──────── Listed records
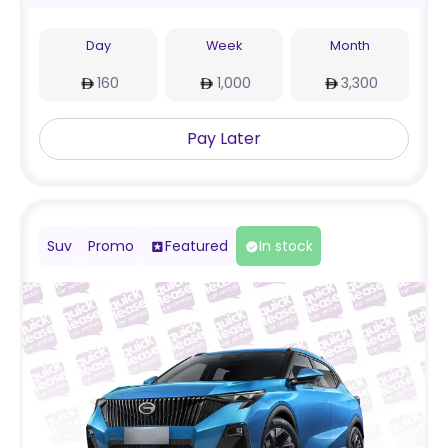
Day
Week
Month
160
1,000
3,300
Pay Later
Suv
Promo
Featured
In stock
────────────────
◆ **Work request**: Swap "Promo" for "Discount" throughout the listing and keep every other line unchanged. Leave the pictures out of your answer.

◆ **Answer to the problem**:
Day
Week
Month
160
1,000
3,300
Pay Later
Suv
Discount
Featured
In stock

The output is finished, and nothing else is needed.